"Io e Lulù" (2022), Channing Tatum regista. Emozionante road-movie

Channing Tatum

IO E LULÙ
storia di un'amicizia speciale 

Appassionante road-movie e tenera commedia. Un pastore belga Malinois di nome Lulù, eroica cagnetta dell’esercito, e Briggs, un soldato dei Rangers, percorreranno l’America, vivendo avventure rocambolesche, a bordo di un Ford Bronco del 1984, Ford Bronco che giungerà a destinazione, sfiancato, sgualcito e in parte distrutto (i sedili devastati dai morsi della scalmanata Lulù). I due partiranno dallo Stato di Washington alla volta dellArizona,  Lì parteciperanno al funerale di Riley, soldato e addestratore, amico fraterno (sei più di un cane, scrive Riley) di Lulù, con cui ha condiviso lacrime e sangue. Per lei, per la piccola Lulù, Riley ha scritto pensieri e lettere, custodite in un grosso libro-diario che racchiude l'esperienza sul campo di battaglia. Quel librone, morto Riley, è stato affidato a Briggs, dai vertici dell’esercito. Channing Tatum (nei panni di Briggs) è attore protagonista e co-regista del film diretto con il suo socio/produttore Reid Carolin (autore anche dello script). 

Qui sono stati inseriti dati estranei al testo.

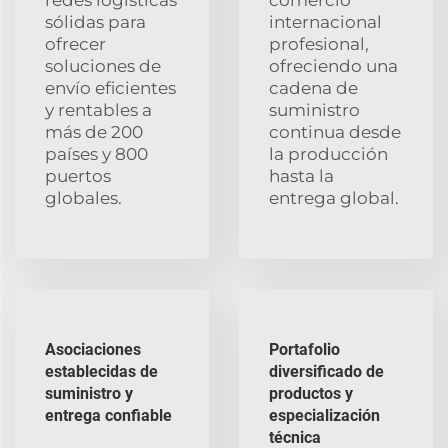
sólidas para
internacional
ofrecer
profesional,
soluciones de
ofreciendo una
envío eficientes
cadena de
y rentables a
suministro
más de 200
continua desde
países y 800
la producción
puertos
hasta la
globales.
entrega global.
Asociaciones
Portafolio
establecidas de
diversificado de
suministro y
productos y
entrega confiable
especialización
técnica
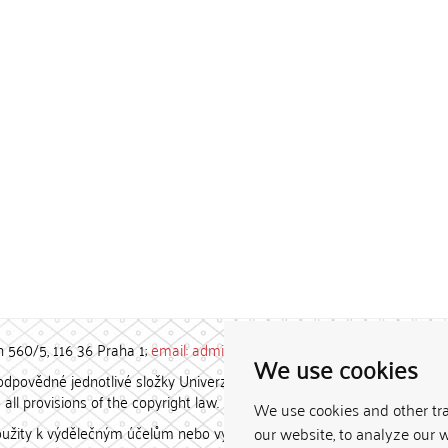
h 560/5, 116 36 Praha 1;
email: admin-repozitar [at] cuni.cz
We use cookies
povědné jednotlivé složky Univerzity Karlovy. / Each constituent
all provisions of the copyright law.
We use cookies and other tr
užity k výdělečným účelům nebo vydávány za studijní, vědeckou
our website, to analyze our w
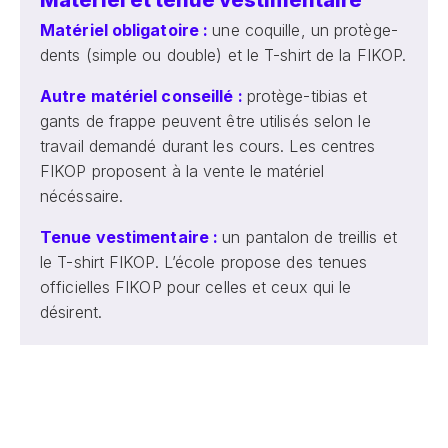
Matériel et tenue vestimentaire
Matériel obligatoire :
une coquille, un protège-
dents (simple ou double) et le T-shirt de la FIKOP.
Autre matériel conseillé :
protège-tibias et
gants de frappe peuvent être utilisés selon le
travail demandé durant les cours. Les centres
FIKOP proposent à la vente le matériel
nécéssaire.
Tenue vestimentaire :
un pantalon de treillis et
le T-shirt FIKOP. L’école propose des tenues
officielles FIKOP pour celles et ceux qui le
désirent.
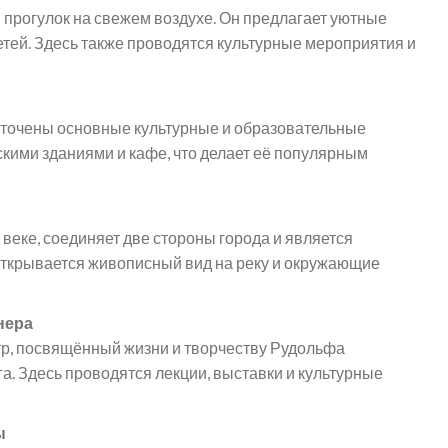
и прогулок на свежем воздухе. Он предлагает уютные
етей. Здесь также проводятся культурные мероприятия и
оточены основные культурные и образовательные
кими зданиями и кафе, что делает её популярным
веке, соединяет две стороны города и является
 открывается живописный вид на реку и окружающие
нера
р, посвящённый жизни и творчеству Рудольфа
а. Здесь проводятся лекции, выставки и культурные
ы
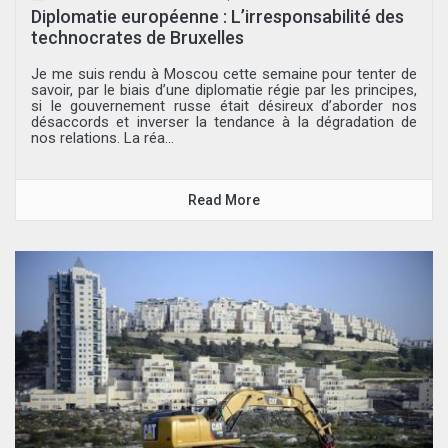
Diplomatie européenne : L’irresponsabilité des
technocrates de Bruxelles
Je me suis rendu à Moscou cette semaine pour tenter de
savoir, par le biais d’une diplomatie régie par les principes,
si le gouvernement russe était désireux d’aborder nos
désaccords et inverser la tendance à la dégradation de
nos relations. La réa...
Read More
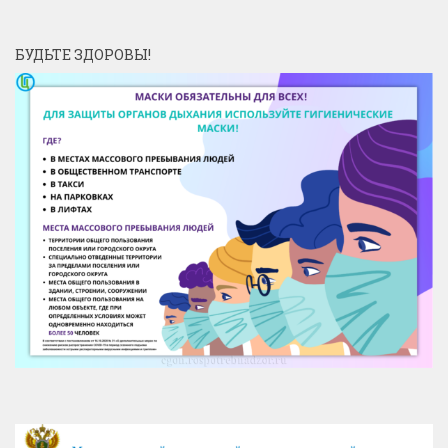
БУДЬТЕ ЗДОРОВЫ!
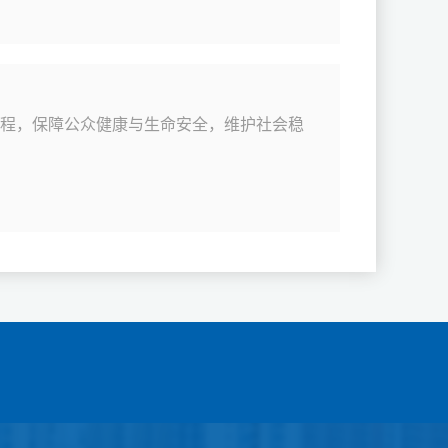
流程，保障公众健康与生命安全，维护社会稳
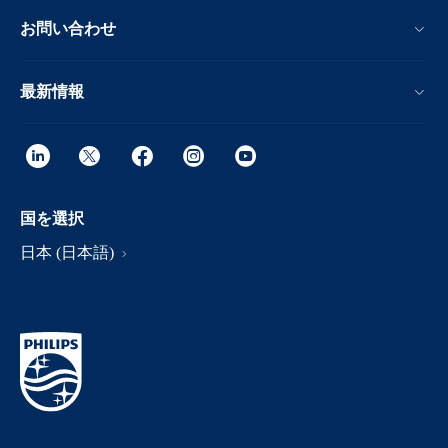
お問い合わせ
最新情報
国を選択
日本 (日本語)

Channing TatumLa sceneggiatura nasce da un episodio vissuto: la scomparsa di Lulù (razza Pit Bull Catahoula) l'adorata cagnolina di Tatum, deceduta, per un cancro, nel 2018. "Io e Lulù" è dunque dedicato a lei. Tatum e collaboratori, però, volevano girare un film in cui il cane  viveva felicemente: "amiamo i cani  - ha dichiarato Tatum - e la loro morte in un film è qualcosa che nessuno vuole vedere. Penso sia una specie di peccato mortale. “Io e Lulù”, quindi, è la storia di un'amicizia speciale, un legame che trasforma nel profondo e per sempre. I due si aiutano a vicenda: Briggs è un militare che soffre di disturbo da stress post-traumatico, Lulù, invece, non va d'accordo con nessuno. La guerra l'ha incattivita. Aggressiva, difficilmente si lascia andare. Morde con disinvoltura. Può avventarsi se le vengono sfiorate le orecchie. L'unico riuscito a farsi amare da lei era appunto il suo addestratore Riley. 

Channing Tatum
Un road-movie per natura si nutre di episodi folli, di personaggi selvaggi e stravaganti. E qui di certo non mancano. Il film abbonda di situazioni divertenti: una truffa in un mega hotel in cui Briggs si finge cieco per scroccare una lussuosa suite. Vuole dormire in un letto comodo perché una sensitiva (che conversa con gli animali) gli racconta che Lulù desidera un materasso confortevole. Ecco perché Briggs architetta lo strampalato piano salvo poi ritrovarsi smascherato e dietro le sbarre. Prima della prigione, Briggs resta vittima di un hippy stralunato che lo lega alla sedia in una stalla, non prima di averlo sedato. Come se non bastasse, il nostro eroico Briggs si ritroverà ad inseguire (aiutato da Lulù, addestrata in tal senso) dei ladri che "ripuliscono" automobili. Inoltre: quando mancano pochi chilometri alla meta agognata in Arizona il Bronco farà le bizze e a Briggs non resterà che proseguire in autostop prima, e a piedi dopo, con Lulù sulle spalle perché troppo stanca per camminare. 

Channing Tatum

Il film di Tatum è gradevole e pop. Splendidamente confezionato, possiede una giusta leggerezza. Girato con amore, destinato a un pubblico largo, riesce ad arrivare al cuore. Tatum è perfetto nella parte sia nei momenti scanzonati che in quelli drammatici che evidenziano il travaglio di un uomo segnato dalle sofferenze della guerra. È un'opera molto americana. Fa sognare lo spettatore mostrando ampie strade assolate e deserte, l'asfalto bruciante da percorrere a bordo bolidi dal fascino antico. Si prova simpatia per questa coppia di eroi: Briggs adora la libertà, beve birra, sgranocchia cibo spazzatura, canticchia al volante e compra unicorni di peluche per una figlia che non vede mai (ha una situazione familiare complicata). Il paesaggio incanta, idem le acque azzurre dell'oceano. "Io e Lulù" non ha la spocchia di voler sembrare chissà che cosa e proprio per questo è una pellicola meravigliosamente godibile. 
Curiosità: il ruolo di Lulù è interpretato in realtà da tre cani che si alternano tra di loro: Britta, Lana, Zuza, selezionate tra 150 esemplari.